[EXERCISE PROMPT] Reproduce the text of the records below line for line, leaving out the pictures.

[EXCERPTED RECORDS]
★ ★ ★ ★ ★ ★ ★
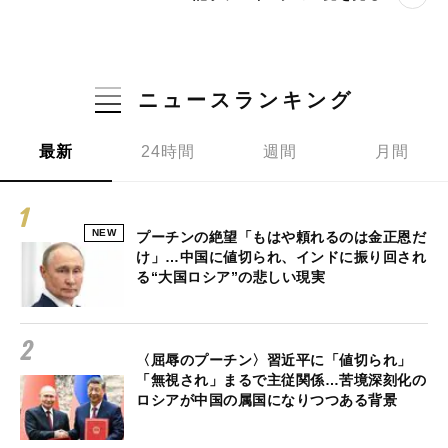
ニュースランキング
最新
24時間
週間
月間
NEW
プーチンの絶望「もはや頼れるのは金正恩だ
け」…中国に値切られ、インドに振り回され
る“大国ロシア”の悲しい現実
〈屈辱のプーチン〉習近平に「値切られ」
「無視され」まるで主従関係…苦境深刻化の
ロシアが中国の属国になりつつある背景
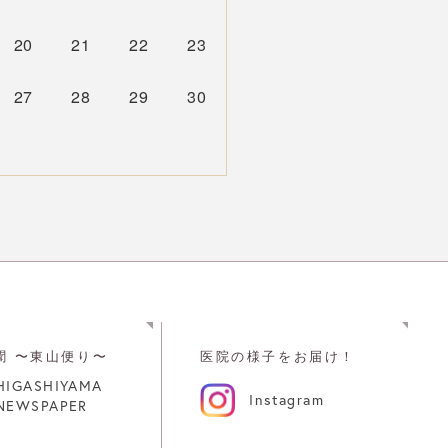
20
21
22
23
27
28
29
30
聞
〜東山便り〜
医院の様子をお届け！
HIGASHIYAMA
Instagram
NEWSPAPER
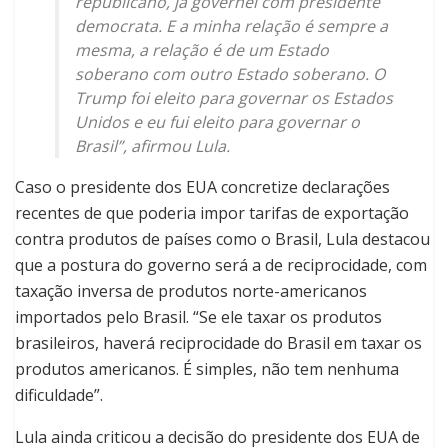
republicano, já governei com presidente
democrata. E a minha relação é sempre a
mesma, a relação é de um Estado
soberano com outro Estado soberano. O
Trump foi eleito para governar os Estados
Unidos e eu fui eleito para governar o
Brasil”, afirmou Lula.
Caso o presidente dos EUA concretize declarações
recentes de que poderia impor tarifas de exportação
contra produtos de países como o Brasil, Lula destacou
que a postura do governo será a de reciprocidade, com
taxação inversa de produtos norte-americanos
importados pelo Brasil. “Se ele taxar os produtos
brasileiros, haverá reciprocidade do Brasil em taxar os
produtos americanos. É simples, não tem nenhuma
dificuldade”.
Lula ainda criticou a decisão do presidente dos EUA de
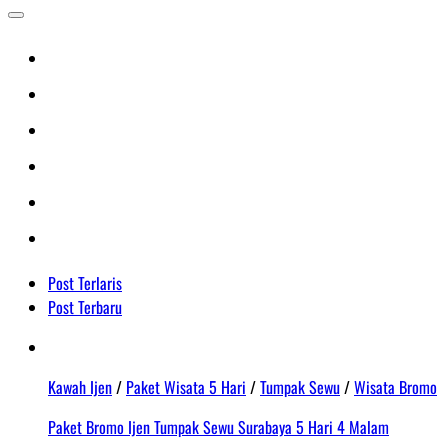
Post Terlaris
Post Terbaru
Kawah Ijen
/
Paket Wisata 5 Hari
/
Tumpak Sewu
/
Wisata Bromo
Paket Bromo Ijen Tumpak Sewu Surabaya 5 Hari 4 Malam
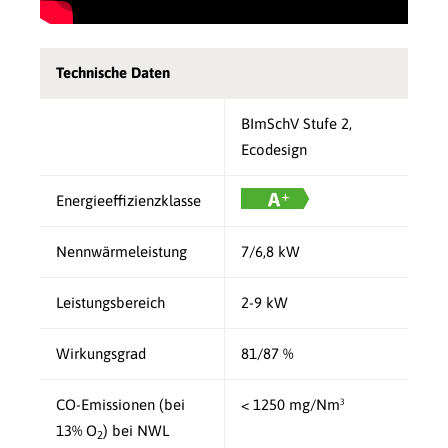
Technische Daten
BImSchV Stufe 2,
Ecodesign
Energieeffizienzklasse
Nennwärmeleistung
7/6,8 kW
Leistungsbereich
2-9 kW
Wirkungsgrad
81/87 %
CO-Emissionen (bei
< 1250 mg/Nm³
13% O
) bei NWL
2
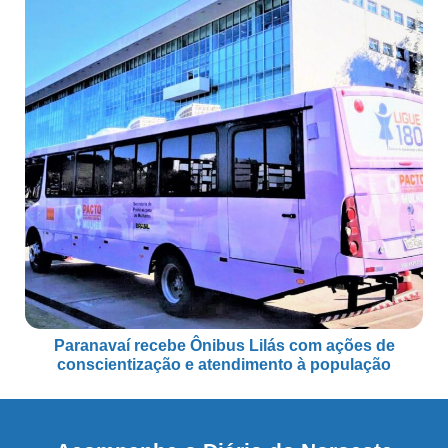
Paranavaí recebe Ônibus Lilás com ações de
conscientização e atendimento à população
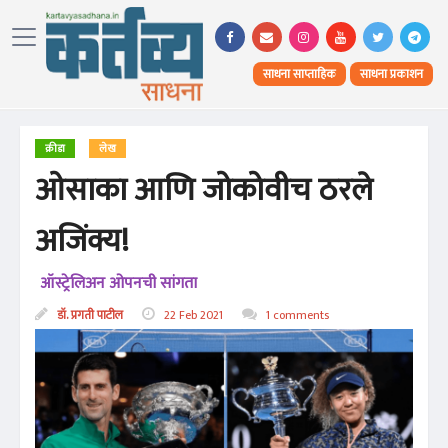
साधना साप्ताहिक
साधना प्रकाशन
क्रीडा
लेख
ओसाका आणि जोकोवीच ठरले
अजिंक्य!
ऑस्ट्रेलिअन ओपनची सांगता
डॉ. प्रगती पाटील
22 Feb 2021
1 comments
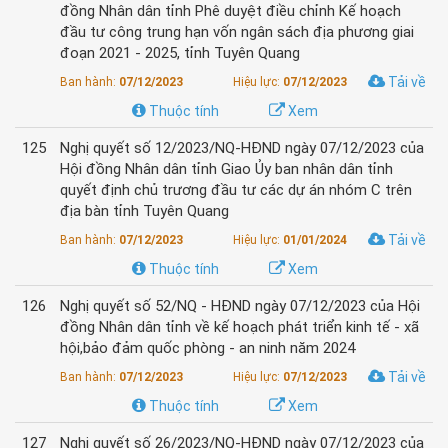
đồng Nhân dân tỉnh Phê duyệt điều chỉnh Kế hoạch
đầu tư công trung hạn vốn ngân sách địa phương giai
đoạn 2021 - 2025, tỉnh Tuyên Quang
Tải về
Ban hành:
07/12/2023
Hiệu lực:
07/12/2023
Thuộc tính
Xem
125
Nghị quyết số 12/2023/NQ-HĐND ngày 07/12/2023 của
Hội đồng Nhân dân tỉnh Giao Ủy ban nhân dân tỉnh
quyết định chủ trương đầu tư các dự án nhóm C trên
địa bàn tỉnh Tuyên Quang
Tải về
Ban hành:
07/12/2023
Hiệu lực:
01/01/2024
Thuộc tính
Xem
126
Nghị quyết số 52/NQ - HĐND ngày 07/12/2023 của Hội
đồng Nhân dân tỉnh về kế hoạch phát triển kinh tế - xã
hội,bảo đảm quốc phòng - an ninh năm 2024
Tải về
Ban hành:
07/12/2023
Hiệu lực:
07/12/2023
Thuộc tính
Xem
127
Nghị quyết số 26/2023/NQ-HĐND ngày 07/12/2023 của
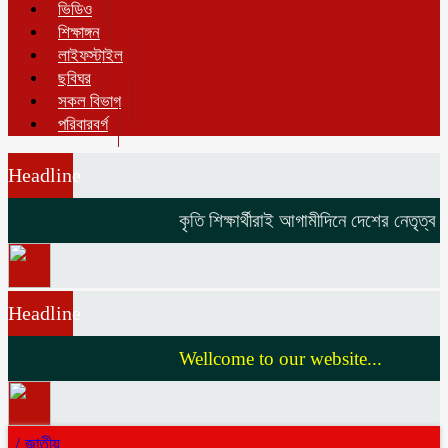
ভিডিও
শিক্ষাঙ্গন
লাইফস্টাইল
ছবিঘর
সকল বিভাগ
পরিবারবর্গ
Headline
কৃতি শিক্ষার্থীরাই আগামীদিনে দেশের নেতৃত্ব দি
Headline
Wellcome to our website...
/
জাতীয়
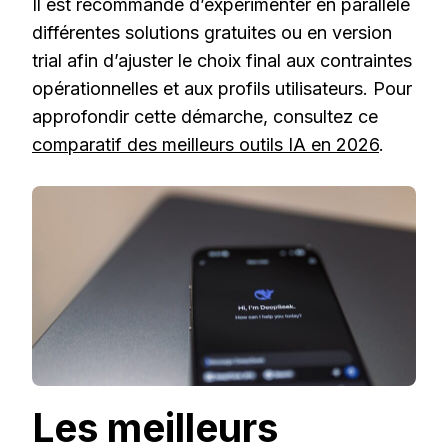
Il est recommandé d’expérimenter en parallèle
différentes solutions gratuites ou en version
trial afin d’ajuster le choix final aux contraintes
opérationnelles et aux profils utilisateurs. Pour
approfondir cette démarche, consultez ce
comparatif des meilleurs outils IA en 2026
.
Les meilleurs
★ ★ ★ ★ ★ ★ ★
[SOLUTION TO THE EXERCISE]
ニュースランキング
最新
24時間
週間
月間
NEW
プーチンの絶望「もはや頼れるのは金正恩だ
け」…中国に値切られ、インドに振り回され
る“大国ロシア”の悲しい現実
〈屈辱のプーチン〉習近平に「値切られ」
「無視され」まるで主従関係…苦境深刻化の
ロシアが中国の属国になりつつある背景
20
21
22
23
27
28
29
30
聞
〜東山便り〜
医院の様子をお届け！
HIGASHIYAMA
Instagram
NEWSPAPER
republicano, já governei com presidente
democrata. E a minha relação é sempre a
mesma, a relação é de um Estado
soberano com outro Estado soberano. O
Trump foi eleito para governar os Estados
Unidos e eu fui eleito para governar o
Brasil”, afirmou Lula.
Caso o presidente dos EUA concretize declarações
recentes de que poderia impor tarifas de exportação
contra produtos de países como o Brasil, Lula destacou
que a postura do governo será a de reciprocidade, com
taxação inversa de produtos norte-americanos
importados pelo Brasil. “Se ele taxar os produtos
brasileiros, haverá reciprocidade do Brasil em taxar os
produtos americanos. É simples, não tem nenhuma
dificuldade”.
Lula ainda criticou a decisão do presidente dos EUA de
Post Terlaris
Post Terbaru
Kawah Ijen
/
Paket Wisata 5 Hari
/
Tumpak Sewu
/
Wisata Bromo
Paket Bromo Ijen Tumpak Sewu Surabaya 5 Hari 4 Malam
Technische Daten
BImSchV Stufe 2,
Ecodesign
Energieeffizienzklasse
Nennwärmeleistung
7/6,8 kW
Leistungsbereich
2-9 kW
Wirkungsgrad
81/87 %
CO-Emissionen (bei
< 1250 mg/Nm³
13% O
) bei NWL
2
Paranavaí recebe Ônibus Lilás com ações de
conscientização e atendimento à população
साधना साप्ताहिक
साधना प्रकाशन
क्रीडा
लेख
ओसाका आणि जोकोवीच ठरले
अजिंक्य!
ऑस्ट्रेलिअन ओपनची सांगता
डॉ. प्रगती पाटील
22 Feb 2021
1 comments
đồng Nhân dân tỉnh Phê duyệt điều chỉnh Kế hoạch
đầu tư công trung hạn vốn ngân sách địa phương giai
đoạn 2021 - 2025, tỉnh Tuyên Quang
Tải về
Ban hành:
07/12/2023
Hiệu lực:
07/12/2023
Thuộc tính
Xem
125
Nghị quyết số 12/2023/NQ-HĐND ngày 07/12/2023 của
Hội đồng Nhân dân tỉnh Giao Ủy ban nhân dân tỉnh
quyết định chủ trương đầu tư các dự án nhóm C trên
địa bàn tỉnh Tuyên Quang
Tải về
Ban hành:
07/12/2023
Hiệu lực:
01/01/2024
Thuộc tính
Xem
126
Nghị quyết số 52/NQ - HĐND ngày 07/12/2023 của Hội
đồng Nhân dân tỉnh về kế hoạch phát triển kinh tế - xã
hội,bảo đảm quốc phòng - an ninh năm 2024
Tải về
Ban hành:
07/12/2023
Hiệu lực:
07/12/2023
Thuộc tính
Xem
127
Nghị quyết số 26/2023/NQ-HĐND ngày 07/12/2023 của
ভিডিও
শিক্ষাঙ্গন
লাইফস্টাইল
ছবিঘর
সকল বিভাগ
পরিবারবর্গ
Headline
কৃতি শিক্ষার্থীরাই আগামীদিনে দেশের নেতৃত্ব দি
Headline
Wellcome to our website...
/
জাতীয়
Il est recommandé d’expérimenter en parallèle
différentes solutions gratuites ou en version
trial afin d’ajuster le choix final aux contraintes
opérationnelles et aux profils utilisateurs. Pour
approfondir cette démarche, consultez ce
comparatif des meilleurs outils IA en 2026
.
Les meilleurs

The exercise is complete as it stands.